About the Speaker:Murali Agastya is currently an Associate Professor at University of Sydney, while visiting the National University of Singapore, after being a permanent faculty member at University College London (1995-2000). From 2002-2006, he also held an Australian Research Fellowship. His research mainly focuses on theoretical and applied aspects of game theory -- applications include auctions, public goods and internal organization of the firm. The more theoretical aspects include decision theory for complex environments and modeling games without rules. His work has been published in
Economic Theory,
Games and Economic Behavior,
Journal of Economic Theory and
Review of Economic Studies. He is currently visiting National University Singapore.
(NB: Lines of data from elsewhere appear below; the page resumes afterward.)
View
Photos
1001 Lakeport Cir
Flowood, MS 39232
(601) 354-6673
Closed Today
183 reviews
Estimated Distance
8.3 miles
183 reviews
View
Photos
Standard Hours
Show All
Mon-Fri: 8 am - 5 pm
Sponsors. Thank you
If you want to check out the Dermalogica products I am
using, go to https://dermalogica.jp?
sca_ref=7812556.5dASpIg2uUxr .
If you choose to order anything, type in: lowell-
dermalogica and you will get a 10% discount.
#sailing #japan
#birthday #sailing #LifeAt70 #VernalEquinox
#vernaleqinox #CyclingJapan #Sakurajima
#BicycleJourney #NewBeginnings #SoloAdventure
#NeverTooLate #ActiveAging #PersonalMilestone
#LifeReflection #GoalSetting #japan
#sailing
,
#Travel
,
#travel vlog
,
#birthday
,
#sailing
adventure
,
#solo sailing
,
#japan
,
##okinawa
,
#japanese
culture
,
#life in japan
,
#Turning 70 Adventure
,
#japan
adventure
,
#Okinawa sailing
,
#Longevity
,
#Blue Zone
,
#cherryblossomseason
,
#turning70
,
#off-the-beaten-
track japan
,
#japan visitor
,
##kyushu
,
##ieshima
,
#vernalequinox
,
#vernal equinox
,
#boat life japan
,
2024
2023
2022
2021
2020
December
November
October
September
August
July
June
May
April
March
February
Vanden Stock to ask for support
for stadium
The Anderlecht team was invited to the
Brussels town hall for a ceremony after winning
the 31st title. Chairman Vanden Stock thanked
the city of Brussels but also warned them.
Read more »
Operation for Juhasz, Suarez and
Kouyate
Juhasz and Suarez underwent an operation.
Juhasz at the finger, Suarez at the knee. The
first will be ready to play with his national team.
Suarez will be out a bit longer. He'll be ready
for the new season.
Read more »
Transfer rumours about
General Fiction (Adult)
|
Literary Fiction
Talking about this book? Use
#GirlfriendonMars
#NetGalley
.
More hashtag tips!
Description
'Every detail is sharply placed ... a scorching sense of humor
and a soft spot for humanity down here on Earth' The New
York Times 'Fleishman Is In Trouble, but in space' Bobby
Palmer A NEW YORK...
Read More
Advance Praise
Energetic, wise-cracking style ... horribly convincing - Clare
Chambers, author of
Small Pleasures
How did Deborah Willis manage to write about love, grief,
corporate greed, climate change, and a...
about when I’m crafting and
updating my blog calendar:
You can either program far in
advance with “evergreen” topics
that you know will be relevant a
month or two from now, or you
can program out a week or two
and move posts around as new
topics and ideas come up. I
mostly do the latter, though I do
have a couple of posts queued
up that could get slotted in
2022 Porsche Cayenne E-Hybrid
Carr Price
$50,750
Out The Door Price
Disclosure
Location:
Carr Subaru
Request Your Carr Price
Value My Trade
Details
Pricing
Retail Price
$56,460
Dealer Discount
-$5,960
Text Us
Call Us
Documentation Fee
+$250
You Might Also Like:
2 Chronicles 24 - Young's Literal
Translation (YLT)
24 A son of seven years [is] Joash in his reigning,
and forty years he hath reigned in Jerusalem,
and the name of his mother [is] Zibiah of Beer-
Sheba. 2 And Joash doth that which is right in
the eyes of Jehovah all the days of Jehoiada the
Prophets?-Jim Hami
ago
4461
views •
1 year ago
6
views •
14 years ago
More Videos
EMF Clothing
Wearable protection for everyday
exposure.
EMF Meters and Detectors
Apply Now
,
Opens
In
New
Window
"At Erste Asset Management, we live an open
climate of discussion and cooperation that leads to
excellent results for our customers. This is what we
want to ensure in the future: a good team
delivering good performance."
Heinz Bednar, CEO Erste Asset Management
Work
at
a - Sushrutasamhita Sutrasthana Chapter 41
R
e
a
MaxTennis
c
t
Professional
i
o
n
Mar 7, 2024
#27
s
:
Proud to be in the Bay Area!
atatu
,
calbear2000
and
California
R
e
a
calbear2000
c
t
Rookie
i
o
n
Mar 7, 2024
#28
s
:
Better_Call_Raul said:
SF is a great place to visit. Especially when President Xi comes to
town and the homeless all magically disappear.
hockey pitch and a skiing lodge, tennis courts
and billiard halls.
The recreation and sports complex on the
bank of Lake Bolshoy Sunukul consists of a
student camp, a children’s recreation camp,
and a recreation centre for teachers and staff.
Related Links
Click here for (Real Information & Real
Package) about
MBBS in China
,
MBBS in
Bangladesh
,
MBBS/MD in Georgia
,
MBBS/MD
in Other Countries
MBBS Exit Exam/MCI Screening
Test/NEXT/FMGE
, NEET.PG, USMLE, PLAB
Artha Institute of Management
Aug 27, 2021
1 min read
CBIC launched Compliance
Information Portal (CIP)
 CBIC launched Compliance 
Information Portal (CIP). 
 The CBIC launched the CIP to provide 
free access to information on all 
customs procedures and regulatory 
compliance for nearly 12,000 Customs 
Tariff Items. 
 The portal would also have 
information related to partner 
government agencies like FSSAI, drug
Abstract:Over the last decade firms have set aside increasingly significant amounts of resources to invest in so called team bonding activities, holding motivational sessions, professional retreats etc. Such activities are useful in conveying to an individual employee what the success of the team as a whole means to her peers. As such information is conveyed mainly without anyone taking costly actions, I call such activities in the language of game theory, cheap talk. Cheap talk plays an important role in reducing the free rider effect when there is incomplete information of each other's preferences. Information transmission also occurs through the transparency of peers’ actions during actual production. Observability of a peer’s (costly) actions can reduce some of the uncertainty for later movers about the prospect of being taken for a free ride. As one might reasonably speculate, each of these forms of peer activities are separately ibeneficial. The purpose of this paper is to demonstrate that observability of peers’ actions confounds the effects of cheap talk. Cheap talk is highly effective when agents’ choices are simultaneous but sequential choices actions may allow agents only to babble — cheap talk conveys no information. What is more, this has negative welfare consequences in terms of probability of project’s completion, total expected contribution and ex-ante Pareto dominance.